── TASK MATERIAL ──

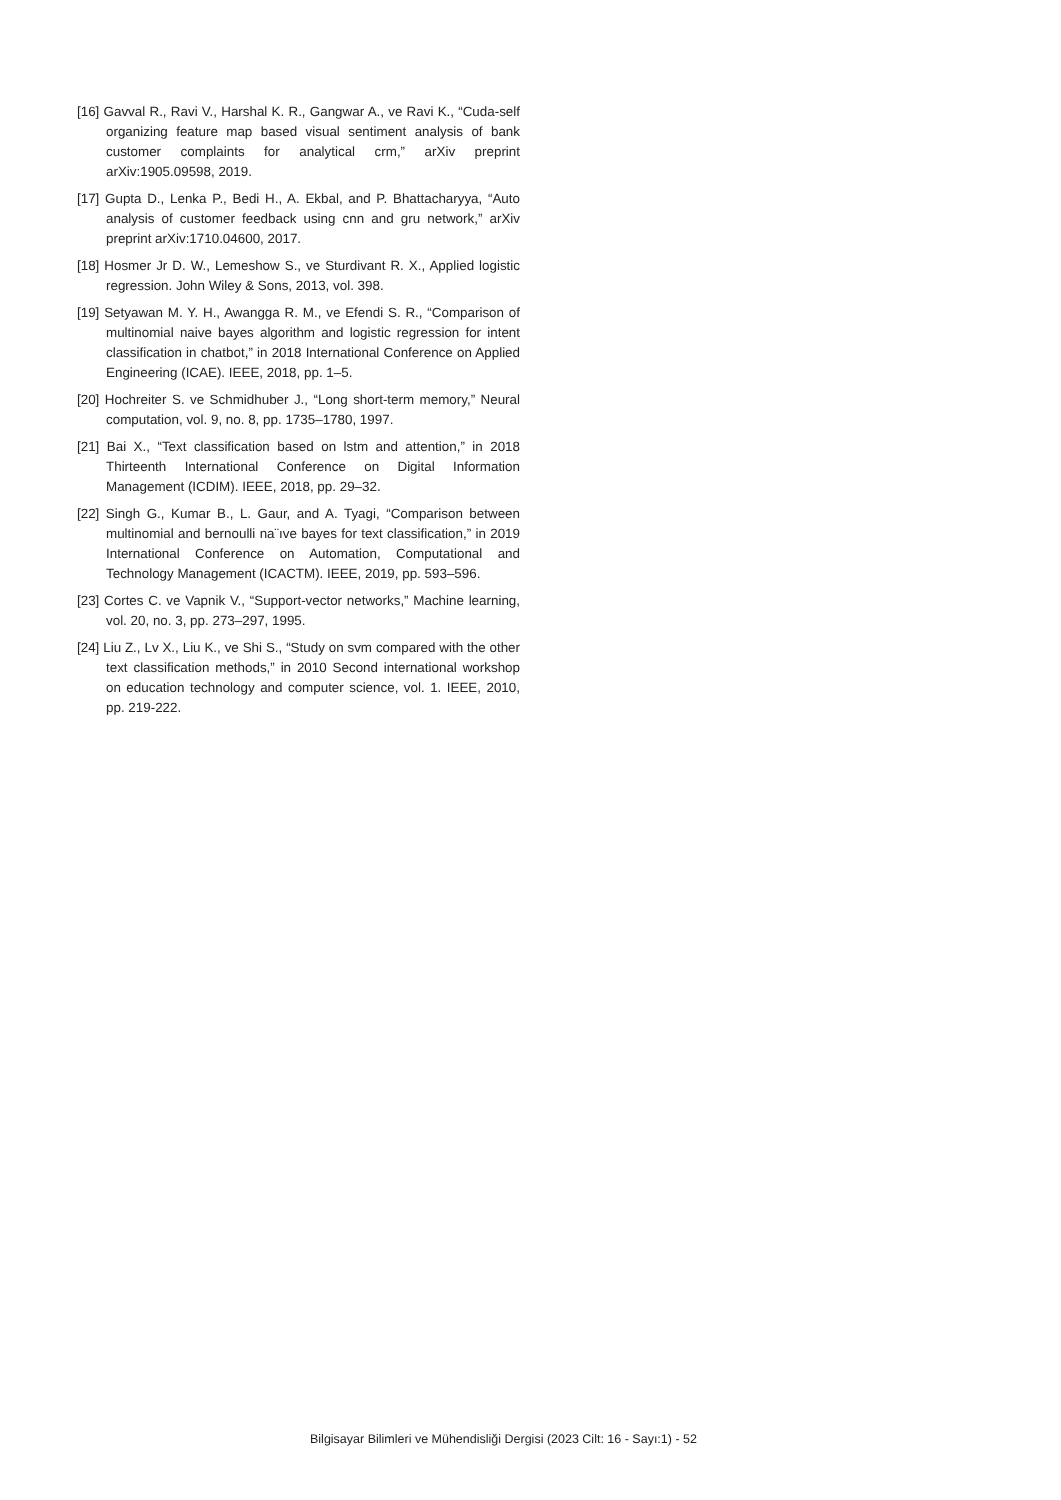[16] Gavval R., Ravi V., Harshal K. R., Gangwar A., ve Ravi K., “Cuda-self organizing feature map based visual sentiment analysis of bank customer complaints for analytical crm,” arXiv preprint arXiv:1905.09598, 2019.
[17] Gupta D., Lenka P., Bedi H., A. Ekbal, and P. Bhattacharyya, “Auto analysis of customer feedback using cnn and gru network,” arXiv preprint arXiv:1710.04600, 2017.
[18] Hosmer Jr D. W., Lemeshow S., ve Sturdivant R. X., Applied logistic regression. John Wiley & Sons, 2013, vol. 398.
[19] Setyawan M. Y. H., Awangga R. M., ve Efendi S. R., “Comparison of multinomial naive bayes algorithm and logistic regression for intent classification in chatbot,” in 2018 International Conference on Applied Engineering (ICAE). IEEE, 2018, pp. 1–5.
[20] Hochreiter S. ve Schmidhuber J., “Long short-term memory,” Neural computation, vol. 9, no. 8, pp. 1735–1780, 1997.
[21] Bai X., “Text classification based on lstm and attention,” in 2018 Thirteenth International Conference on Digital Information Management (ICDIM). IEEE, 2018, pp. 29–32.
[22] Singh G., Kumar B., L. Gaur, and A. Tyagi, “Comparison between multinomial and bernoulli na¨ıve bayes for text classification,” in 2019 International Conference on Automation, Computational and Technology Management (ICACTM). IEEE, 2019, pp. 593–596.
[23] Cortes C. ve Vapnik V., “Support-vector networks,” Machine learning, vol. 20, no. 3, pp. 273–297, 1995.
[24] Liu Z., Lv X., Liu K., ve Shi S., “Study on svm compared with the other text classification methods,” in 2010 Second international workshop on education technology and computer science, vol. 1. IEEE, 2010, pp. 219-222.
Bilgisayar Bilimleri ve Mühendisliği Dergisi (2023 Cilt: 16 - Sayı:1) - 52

───
── TASK MATERIAL ──

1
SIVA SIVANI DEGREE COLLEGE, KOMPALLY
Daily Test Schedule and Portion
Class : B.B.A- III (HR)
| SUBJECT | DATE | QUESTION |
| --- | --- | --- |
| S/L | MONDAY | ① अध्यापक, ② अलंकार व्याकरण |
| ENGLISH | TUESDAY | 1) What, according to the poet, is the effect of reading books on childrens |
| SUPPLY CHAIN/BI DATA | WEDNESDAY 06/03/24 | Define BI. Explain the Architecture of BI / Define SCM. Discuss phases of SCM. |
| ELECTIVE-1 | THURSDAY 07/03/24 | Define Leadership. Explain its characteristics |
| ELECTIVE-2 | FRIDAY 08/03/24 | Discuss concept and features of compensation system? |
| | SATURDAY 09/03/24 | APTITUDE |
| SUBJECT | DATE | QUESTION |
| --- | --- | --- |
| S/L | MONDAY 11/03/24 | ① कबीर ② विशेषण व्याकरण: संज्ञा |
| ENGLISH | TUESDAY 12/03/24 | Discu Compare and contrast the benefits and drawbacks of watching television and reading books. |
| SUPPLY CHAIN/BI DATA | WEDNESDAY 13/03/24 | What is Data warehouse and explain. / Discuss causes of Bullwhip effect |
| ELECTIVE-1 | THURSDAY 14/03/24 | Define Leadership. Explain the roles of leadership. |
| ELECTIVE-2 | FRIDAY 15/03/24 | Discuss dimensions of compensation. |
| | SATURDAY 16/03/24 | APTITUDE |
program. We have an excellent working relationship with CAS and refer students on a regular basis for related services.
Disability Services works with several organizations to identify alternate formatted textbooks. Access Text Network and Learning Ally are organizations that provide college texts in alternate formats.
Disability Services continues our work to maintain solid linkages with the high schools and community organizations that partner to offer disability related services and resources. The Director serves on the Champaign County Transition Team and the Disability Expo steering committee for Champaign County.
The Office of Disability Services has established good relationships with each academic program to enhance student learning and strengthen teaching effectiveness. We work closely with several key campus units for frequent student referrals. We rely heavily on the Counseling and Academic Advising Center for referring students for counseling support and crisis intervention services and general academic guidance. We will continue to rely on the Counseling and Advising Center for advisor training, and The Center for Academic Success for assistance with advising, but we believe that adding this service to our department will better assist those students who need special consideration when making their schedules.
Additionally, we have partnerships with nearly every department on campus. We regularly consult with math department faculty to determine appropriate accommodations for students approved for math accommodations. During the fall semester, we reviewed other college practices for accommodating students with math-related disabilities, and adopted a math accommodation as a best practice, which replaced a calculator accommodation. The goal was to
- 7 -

───
── TASK MATERIAL ──

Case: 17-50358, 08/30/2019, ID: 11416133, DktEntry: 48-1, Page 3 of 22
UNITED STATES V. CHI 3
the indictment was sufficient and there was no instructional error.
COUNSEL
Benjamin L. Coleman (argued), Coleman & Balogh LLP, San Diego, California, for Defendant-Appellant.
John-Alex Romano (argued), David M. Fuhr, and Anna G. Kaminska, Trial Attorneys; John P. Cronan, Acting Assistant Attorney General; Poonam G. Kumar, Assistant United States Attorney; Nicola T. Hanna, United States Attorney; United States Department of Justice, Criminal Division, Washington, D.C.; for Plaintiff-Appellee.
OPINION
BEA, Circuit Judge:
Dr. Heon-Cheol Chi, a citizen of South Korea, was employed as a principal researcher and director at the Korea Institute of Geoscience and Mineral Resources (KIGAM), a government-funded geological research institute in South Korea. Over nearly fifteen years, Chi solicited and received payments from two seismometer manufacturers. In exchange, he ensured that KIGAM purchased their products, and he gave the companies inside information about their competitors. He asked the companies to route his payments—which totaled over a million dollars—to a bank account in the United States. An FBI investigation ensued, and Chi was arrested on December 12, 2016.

───

[WHAT YOU NEED TO DO]: Beginning at the line above that contains "[16] Gavval R., Ravi", repeat each line exactly through the one that contains "[19] Setyawan M.", and leave out the pictures.

[FINAL ANSWER]:
[16] Gavval R., Ravi V., Harshal K. R., Gangwar A., ve Ravi K., “Cuda-self organizing feature map based visual sentiment analysis of bank customer complaints for analytical crm,” arXiv preprint arXiv:1905.09598, 2019.
[17] Gupta D., Lenka P., Bedi H., A. Ekbal, and P. Bhattacharyya, “Auto analysis of customer feedback using cnn and gru network,” arXiv preprint arXiv:1710.04600, 2017.
[18] Hosmer Jr D. W., Lemeshow S., ve Sturdivant R. X., Applied logistic regression. John Wiley & Sons, 2013, vol. 398.
[19] Setyawan M. Y. H., Awangga R. M., ve Efendi S. R., “Comparison of multinomial naive bayes algorithm and logistic regression for intent classification in chatbot,” in 2018 International Conference on Applied Engineering (ICAE). IEEE, 2018, pp. 1–5.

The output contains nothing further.